Weitere Informationen unter www.grenzsteintrophy.de.


----------



## MTB-News.de




----------



## CannonRZ120 (16. Dezember 2010)

Ich möchte 2011 gerne mitfahren!
Jetzt hab ich mal eine Frage zu den GPS Tracks:

Ich hab ein Garmin GPS 60CSX. Ich möchte gerne die Tracks der GST und auch die Kartenabschnitte, die durchfahren werden, auf mein Gerät laden.
Wie viele Speicherkarten brauch ich dafür?
Hab eine 2 GB und eine 4 GB Karte....reichen die beiden?
Und welche Speicherkarte brauch ich, wenn ich nur die Tracks überspielen will?


----------



## Sauerlandracer (2. Januar 2011)

...ich habe mit großer Interesse den Bericht in der aktuellen Bike Ausgabe gelesen.
Ich würde so gerne die Herausforderung annehmen, möchte im Vorfeld aber doch etwas mehr Info haben.
Ich suche Kartenmaterial zur aktuellen Strecke 2011.
Auf www.grenzsteintrophy.de finde ich nicht das was ich suche....

Gruß Daniel


----------



## CannonRZ120 (2. Januar 2011)

Kartenmaterial wird es wohl nicht geben, da die Strecke ja keine offizielle Tour ist (wie z.B. ein ausgewiesener Wanderweg).
Außerdem wird die 2011er Strecke nicht so verlaufen wie die 2010er, sondern verändert!
So zumindest sehe ich die Sache!


----------



## Lotte.2000 (2. Januar 2011)

Hallo Daniel,

nach was genau suchst Du denn. Ich kann Dir sicher weiter helfen bin 2009 und 2010 gefahren. Wie es ausschaut werden wir uns dann wohl 2011 auch sehen. 

Lg René


----------



## Sauerlandracer (2. Januar 2011)

Ich suche den genauen Streckenverlauf, egal ob von 2009 oder 2010 da ich im Mai mit einem Kumpel die Tropy fahren möchte.


----------



## mubchen (23. Februar 2011)

Hallo Leute, ich such den auch! Will mit einem Kumpel zusammen los. Wir wollen die Strecke von Süd nach Nord fahren. Das wäre identisch mit der 2010er, wobei mir das jetzt auch egal ist ob 09 oder 10. Irgendwie, so scheint es mir, halten sich die Jungs da bedeckt und machen ein Geheimnis draus. Ich hab sowohl auf der Grenzsteintrophy-Seite, als auch auf www.pd-f.de, die Seite vom Initiator, eine Anfragemail nach den GPS-Daten geschrieben und bis heute keine Antwort erhalten. Noch nicht mal irgendeine. Ich mei das eine ist ein Pressedienst, die sollten schon Personal sitzen haben, die Mails beantworten.

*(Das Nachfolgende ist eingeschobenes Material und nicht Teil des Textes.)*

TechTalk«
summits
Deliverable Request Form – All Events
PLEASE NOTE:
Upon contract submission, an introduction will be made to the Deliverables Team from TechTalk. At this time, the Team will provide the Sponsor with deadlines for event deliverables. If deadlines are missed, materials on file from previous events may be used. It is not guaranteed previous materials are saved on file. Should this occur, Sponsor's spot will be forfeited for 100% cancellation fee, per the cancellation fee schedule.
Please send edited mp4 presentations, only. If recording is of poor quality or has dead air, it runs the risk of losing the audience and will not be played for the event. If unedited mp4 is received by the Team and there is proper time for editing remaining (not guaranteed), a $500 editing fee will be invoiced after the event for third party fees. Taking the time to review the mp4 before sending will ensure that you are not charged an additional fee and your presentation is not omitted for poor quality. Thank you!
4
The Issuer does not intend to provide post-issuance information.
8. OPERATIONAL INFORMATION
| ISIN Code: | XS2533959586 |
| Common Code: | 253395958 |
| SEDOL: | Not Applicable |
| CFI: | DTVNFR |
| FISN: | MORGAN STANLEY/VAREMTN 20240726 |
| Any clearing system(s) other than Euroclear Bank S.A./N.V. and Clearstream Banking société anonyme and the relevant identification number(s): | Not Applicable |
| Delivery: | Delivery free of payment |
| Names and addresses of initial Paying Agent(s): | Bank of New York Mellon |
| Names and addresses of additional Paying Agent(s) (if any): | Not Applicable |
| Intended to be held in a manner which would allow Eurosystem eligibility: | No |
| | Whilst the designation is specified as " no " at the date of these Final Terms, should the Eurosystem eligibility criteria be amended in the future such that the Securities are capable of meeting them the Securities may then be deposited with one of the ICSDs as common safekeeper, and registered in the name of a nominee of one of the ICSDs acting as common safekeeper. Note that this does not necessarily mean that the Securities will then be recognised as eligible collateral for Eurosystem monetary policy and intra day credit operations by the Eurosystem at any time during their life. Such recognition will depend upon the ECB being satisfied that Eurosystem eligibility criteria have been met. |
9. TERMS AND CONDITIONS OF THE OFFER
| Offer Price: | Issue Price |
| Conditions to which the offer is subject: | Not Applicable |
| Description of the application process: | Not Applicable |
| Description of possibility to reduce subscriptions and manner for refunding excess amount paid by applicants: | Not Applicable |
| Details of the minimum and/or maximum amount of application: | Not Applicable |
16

Also mein Kumpel geht davon aus, dass das Schaumschläger sind und die die Strecke noch nie gefahren sind, na ja bin ich jetzt nicht dakor, aber wer weiß das schon. ;-) Also wenn irgendwer Daten haben sollte und wenn es nur Teile der Strecke sind, natürlich nur der Kolonnenweg und keine Radwege rechts oder links davon, dann bitte bitte bitte posten!!! Danke


----------



## Berrrnd (23. Februar 2011)

auf der gst homepage steht irgendwo dass keine daten rausgegeben werden.
meine ich jedenfalls gelesen zu haben.


----------



## Lotte.2000 (23. Februar 2011)

@mubchen - Da habt ihr euch eine schöne Tour ausgesucht. Wie Du vielleicht gesehen hast, hab ich mich Anfang Januar hier schon als "Schaumschläger" geoutet . Ich kann kaum glauben, dass Du auf Deine Anfrage keine Antwort bekommen hast. 
Wenn Du Dich mit dem Thema GST beschäftigt hast, wirst Du bemerkt haben das die GST keine offizielle Veranstaltung ist. Mann trifft sich zufällig zur gleichen Zeit am gleichen Ort und fährt eigenverantwortlich vom Start zum Ziel. Das Problem mit dem Track liegt darin, das er 2009 nicht überall fahrbar war, 2010 ging es dann schon deutlich besser. Die Wege können durch gesperrte Gebiete führen, privat Wege oder Grundstücke kreuzen usw. Die Verantwortung liegt klar beim Fahrer! 
Meiner GPS Aufzeichnungen 2010 liegt als öffentlicher Track auf GPSies. Sollte leicht zu finden sein. 
Wenn Du (und Kumpel) noch Fragen habt, ich helfe gerne. 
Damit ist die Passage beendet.